=== Begin Enclosure ===

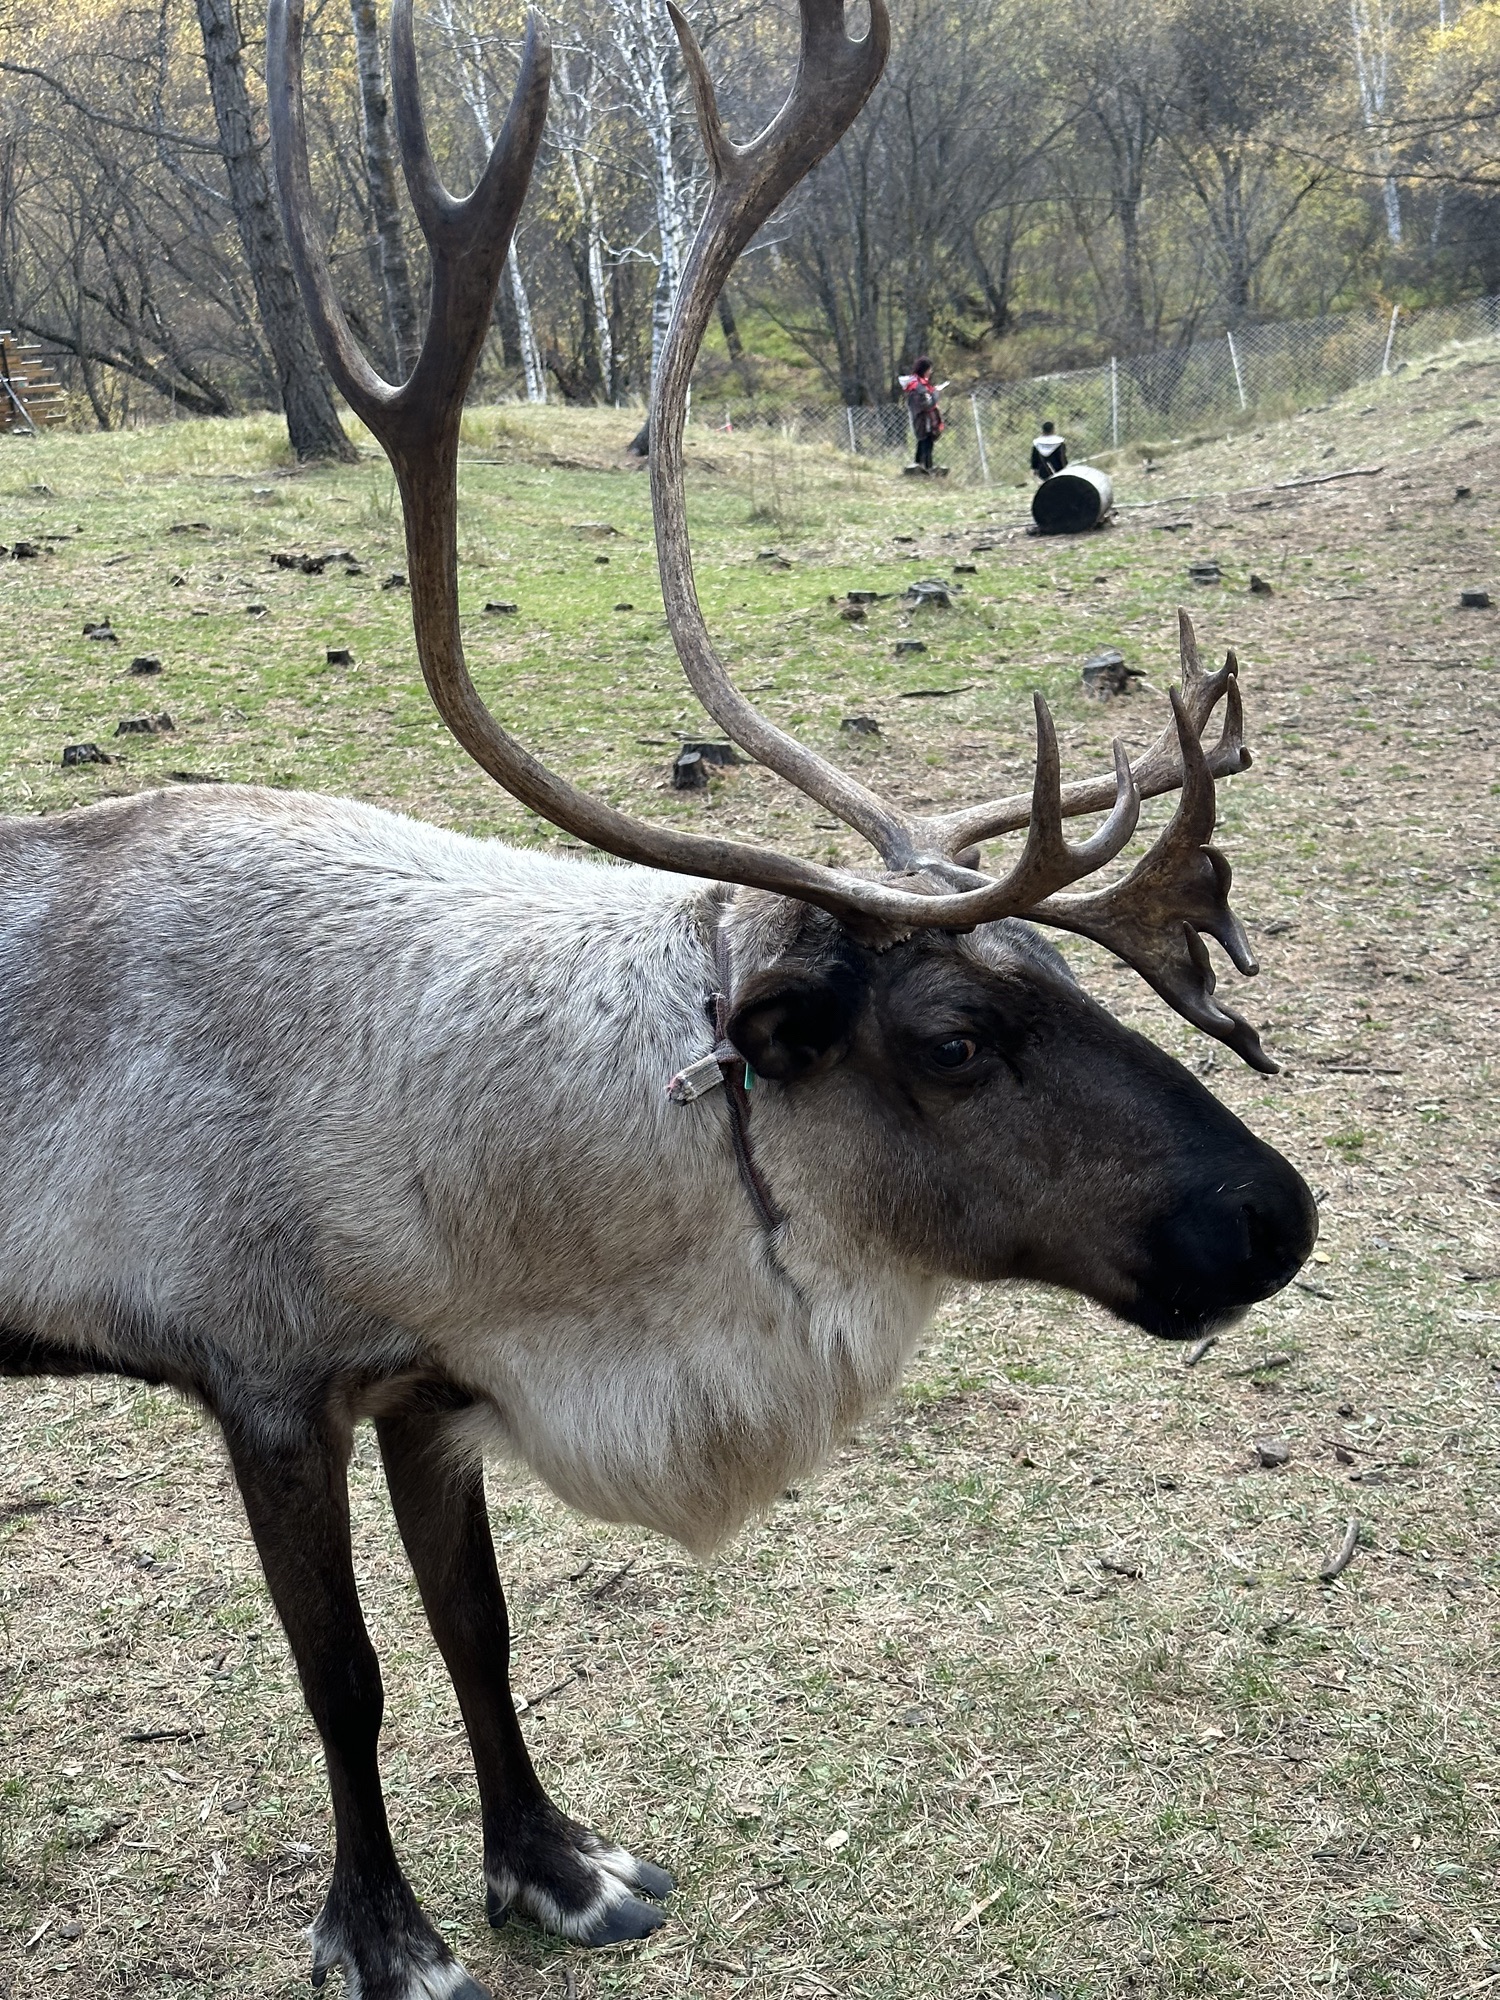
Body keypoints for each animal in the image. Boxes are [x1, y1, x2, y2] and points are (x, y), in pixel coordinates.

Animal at [0, 0, 1316, 1993]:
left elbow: (477, 1633)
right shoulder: (267, 1381)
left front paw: (556, 1865)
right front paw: (385, 1933)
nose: (1279, 1213)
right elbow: (345, 1676)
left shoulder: (432, 1385)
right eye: (951, 1041)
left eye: (1059, 970)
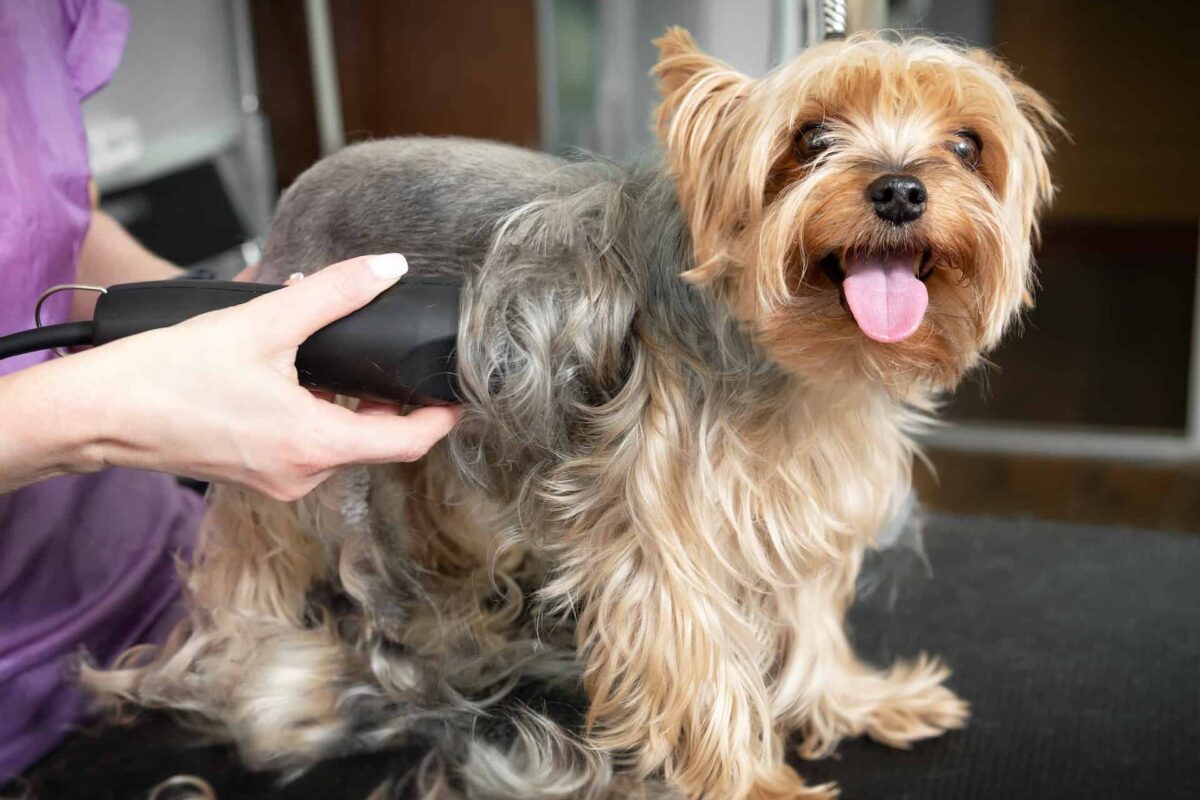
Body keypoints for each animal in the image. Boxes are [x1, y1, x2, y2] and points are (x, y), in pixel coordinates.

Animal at [88, 28, 1056, 796]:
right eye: (810, 137)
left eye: (967, 144)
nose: (899, 189)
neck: (800, 364)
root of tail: (298, 187)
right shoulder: (659, 523)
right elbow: (692, 651)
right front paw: (751, 782)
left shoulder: (810, 488)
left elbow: (812, 611)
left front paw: (854, 699)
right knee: (248, 547)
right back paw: (244, 662)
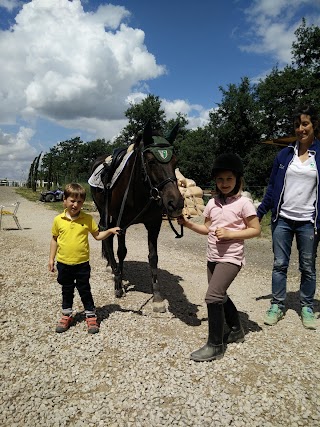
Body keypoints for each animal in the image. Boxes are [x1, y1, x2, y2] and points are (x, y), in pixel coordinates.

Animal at [91, 122, 184, 312]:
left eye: (175, 161)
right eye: (151, 161)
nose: (176, 203)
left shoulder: (154, 224)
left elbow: (153, 257)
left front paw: (157, 297)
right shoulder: (122, 224)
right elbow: (122, 251)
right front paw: (118, 285)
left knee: (107, 235)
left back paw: (112, 267)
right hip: (104, 210)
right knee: (105, 232)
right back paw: (114, 269)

=== End Enclosure ===

YOUR TASK:
Scan the material above for the string "back", returning each line that contains it.

WORKED SOLUTION:
right back paw: (244, 662)
left back paw: (112, 267)
right back paw: (114, 269)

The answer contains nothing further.